When the women arrive at the mansion, Robert and Marlene reconcile. Vanessa and Patrick continue their flirting, and leave the others to have sex. Eugen, drunk on absinthe and depressed, attempts to commit suicide, but Robert stops him. Bollman, who has been using roadkill in his local fast food delivery service, becomes infected with the mutated virus. Bollman develops large boils, becomes increasingly savage and animalistic, and goes on a violent rampage at Professor Bergen's mansion that culminates in his biting Patrick. Patrick immediately falls ill, and Eugen taunts him with grim medical diagnoses, such as amputation. Bollman, thought dead after the struggle, suddenly reappears and resumes his attacks. Robert is forced to shoot him dead with a pistol. Shaken, Robert volunteers to seek help, and Marlene joins him. Eugen and Vanessa burn Bollman's body and watch over Patrick, though Eugen secretly continues his taunts and threatens to kill Patrick. When Robert and Marlene see Lieutenant Lehmann murder and attempt to cannibalize a local, they retreat back to the mansion.

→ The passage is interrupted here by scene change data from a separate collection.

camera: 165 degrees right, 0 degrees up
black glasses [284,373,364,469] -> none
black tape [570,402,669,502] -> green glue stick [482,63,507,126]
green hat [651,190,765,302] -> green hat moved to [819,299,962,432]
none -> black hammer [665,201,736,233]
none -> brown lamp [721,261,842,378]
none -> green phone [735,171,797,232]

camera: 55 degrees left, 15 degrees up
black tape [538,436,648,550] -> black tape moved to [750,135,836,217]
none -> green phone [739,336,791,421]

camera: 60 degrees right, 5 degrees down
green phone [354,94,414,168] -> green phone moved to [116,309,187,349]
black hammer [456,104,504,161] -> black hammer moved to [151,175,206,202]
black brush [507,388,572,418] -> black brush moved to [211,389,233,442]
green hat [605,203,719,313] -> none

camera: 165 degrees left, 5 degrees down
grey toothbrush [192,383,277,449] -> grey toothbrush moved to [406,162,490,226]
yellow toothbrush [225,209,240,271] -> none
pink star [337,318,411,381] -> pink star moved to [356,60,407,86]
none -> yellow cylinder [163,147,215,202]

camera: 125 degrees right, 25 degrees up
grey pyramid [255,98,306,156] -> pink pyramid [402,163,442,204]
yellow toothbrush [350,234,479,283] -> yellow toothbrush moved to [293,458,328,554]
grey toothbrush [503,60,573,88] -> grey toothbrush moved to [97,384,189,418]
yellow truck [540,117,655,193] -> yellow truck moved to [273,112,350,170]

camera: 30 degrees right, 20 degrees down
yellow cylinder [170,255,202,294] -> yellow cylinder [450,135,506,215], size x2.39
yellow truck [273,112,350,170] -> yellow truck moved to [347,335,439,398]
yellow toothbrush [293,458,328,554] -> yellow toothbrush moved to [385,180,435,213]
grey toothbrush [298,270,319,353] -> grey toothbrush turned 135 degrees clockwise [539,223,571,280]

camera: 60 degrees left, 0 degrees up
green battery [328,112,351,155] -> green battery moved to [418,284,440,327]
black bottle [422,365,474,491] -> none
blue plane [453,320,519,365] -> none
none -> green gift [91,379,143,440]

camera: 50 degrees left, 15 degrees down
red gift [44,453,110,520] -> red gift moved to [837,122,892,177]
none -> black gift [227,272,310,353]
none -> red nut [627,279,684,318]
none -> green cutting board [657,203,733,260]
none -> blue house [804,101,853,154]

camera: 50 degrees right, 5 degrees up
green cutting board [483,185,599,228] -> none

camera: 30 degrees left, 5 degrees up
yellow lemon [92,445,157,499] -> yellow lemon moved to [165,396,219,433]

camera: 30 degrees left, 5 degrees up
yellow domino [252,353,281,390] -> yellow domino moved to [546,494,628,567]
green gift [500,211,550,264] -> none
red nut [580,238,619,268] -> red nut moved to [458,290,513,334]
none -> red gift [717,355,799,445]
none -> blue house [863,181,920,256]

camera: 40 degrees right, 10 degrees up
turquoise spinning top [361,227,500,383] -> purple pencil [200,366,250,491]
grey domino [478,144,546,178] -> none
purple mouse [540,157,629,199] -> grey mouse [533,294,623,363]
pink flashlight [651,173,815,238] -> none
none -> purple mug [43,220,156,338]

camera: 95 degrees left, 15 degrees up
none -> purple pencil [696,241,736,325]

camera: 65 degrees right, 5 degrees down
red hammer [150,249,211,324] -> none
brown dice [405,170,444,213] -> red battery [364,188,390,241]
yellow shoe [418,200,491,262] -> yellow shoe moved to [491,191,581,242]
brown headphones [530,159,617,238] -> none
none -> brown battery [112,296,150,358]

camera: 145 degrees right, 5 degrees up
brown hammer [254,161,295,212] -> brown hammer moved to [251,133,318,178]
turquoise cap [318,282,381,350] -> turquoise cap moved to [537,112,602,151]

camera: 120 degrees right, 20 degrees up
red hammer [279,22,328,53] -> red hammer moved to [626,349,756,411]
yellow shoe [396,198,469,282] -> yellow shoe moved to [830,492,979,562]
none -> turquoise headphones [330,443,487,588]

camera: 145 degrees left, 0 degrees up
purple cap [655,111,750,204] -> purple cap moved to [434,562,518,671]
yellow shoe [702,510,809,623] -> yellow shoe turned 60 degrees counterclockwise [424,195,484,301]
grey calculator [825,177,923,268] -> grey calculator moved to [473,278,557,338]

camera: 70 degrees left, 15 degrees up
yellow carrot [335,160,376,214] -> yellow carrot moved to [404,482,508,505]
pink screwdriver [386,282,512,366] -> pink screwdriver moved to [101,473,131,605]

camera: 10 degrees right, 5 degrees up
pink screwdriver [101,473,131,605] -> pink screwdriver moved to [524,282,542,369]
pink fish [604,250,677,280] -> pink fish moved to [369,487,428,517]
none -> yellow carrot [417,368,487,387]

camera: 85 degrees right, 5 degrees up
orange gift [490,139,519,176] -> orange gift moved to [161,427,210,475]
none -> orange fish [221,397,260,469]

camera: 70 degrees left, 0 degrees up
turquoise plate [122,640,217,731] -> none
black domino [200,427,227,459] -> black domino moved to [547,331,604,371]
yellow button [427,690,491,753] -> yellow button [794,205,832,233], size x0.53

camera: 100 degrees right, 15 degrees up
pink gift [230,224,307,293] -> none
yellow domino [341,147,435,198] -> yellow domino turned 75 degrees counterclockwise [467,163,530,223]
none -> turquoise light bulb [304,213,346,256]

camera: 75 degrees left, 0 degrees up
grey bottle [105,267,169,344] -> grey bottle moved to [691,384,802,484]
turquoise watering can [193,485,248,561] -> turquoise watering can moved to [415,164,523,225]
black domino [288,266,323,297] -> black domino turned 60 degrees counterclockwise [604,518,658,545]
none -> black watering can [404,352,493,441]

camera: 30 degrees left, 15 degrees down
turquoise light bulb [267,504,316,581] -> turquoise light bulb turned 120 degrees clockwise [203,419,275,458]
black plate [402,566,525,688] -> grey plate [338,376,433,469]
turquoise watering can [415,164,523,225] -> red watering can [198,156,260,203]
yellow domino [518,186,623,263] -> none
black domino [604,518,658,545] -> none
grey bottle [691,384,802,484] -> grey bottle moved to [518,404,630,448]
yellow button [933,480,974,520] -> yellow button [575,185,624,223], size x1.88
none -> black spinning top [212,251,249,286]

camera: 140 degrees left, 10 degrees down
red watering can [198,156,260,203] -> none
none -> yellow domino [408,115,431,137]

Robert and Marlene, who is a biology student, use Professor Bergen's lab to analyze the virus. Robert urges Eugen to help, but Eugen dismisses their research as pointless and outright advocates killing Patrick. When the semiconscious Patrick saves them from a stray villager who has entered the mansion, the others refuse to kill him; instead, they bind him upstairs and continue their research. Eugen angrily leaves when Robert suggests that he, too, is infected, and Vanessa flees into the nearby woods. As Eugen is in the process of turning, he helps Vanessa defeat several infected villagers, but he turns hostile. In a moment of clarity, he commits suicide. Robert and Marlene flee to the top of the mansion, where they realize there's no escape but to jump. Robert survives the fall, but Marlene does not. As dawn breaks, soldiers storm the property, kill the infected townspeople, and take Robert in for testing. Convinced that Robert is uninfected, a rival scientist to Professor Bergen confidently asserts that they will have the situation under control soon, but Robert disputes that the virus can be stopped.

== Production ==
Virus Undead was shot in Berlin and Wandlitz, Brandenburg.

== Release ==
The film premiered at the Shanghai International Film Festival on June 14, 2008. Lionsgate Home Entertainment released it on video November 3, 2009.

== Reception ==
Drive-in film critic Joe Bob Briggs rated the film 3 out of 4 stars and wrote that Nikolas Jürgens "steals the movie". Jeremy Blitz of DVD Talk rated it 3 out of 5 stars and wrote, "The film doesn't break any new ground or provide us with a startling new take on the zombie genre, but it does its job admirably, and serves up an hour and a half of creepiness." Annie Riordan of Brutal As Hell called it "one of the stupider and more boring zombie films I’ve sat through". Corey Danna of HorrorNews.net called it "a solid way to spend a boring evening." Mike Catalano of JoBlo.com rated it 1.5/4 stars and wrote, "It seemed to have a small collection of cool, if not original, ideas for a zombie movie, but never really developed anything to its full potential." Peter Dendle wrote that it is "a cut above your usual low-budget zombie affair", but "the characters are over-written and unconvincing".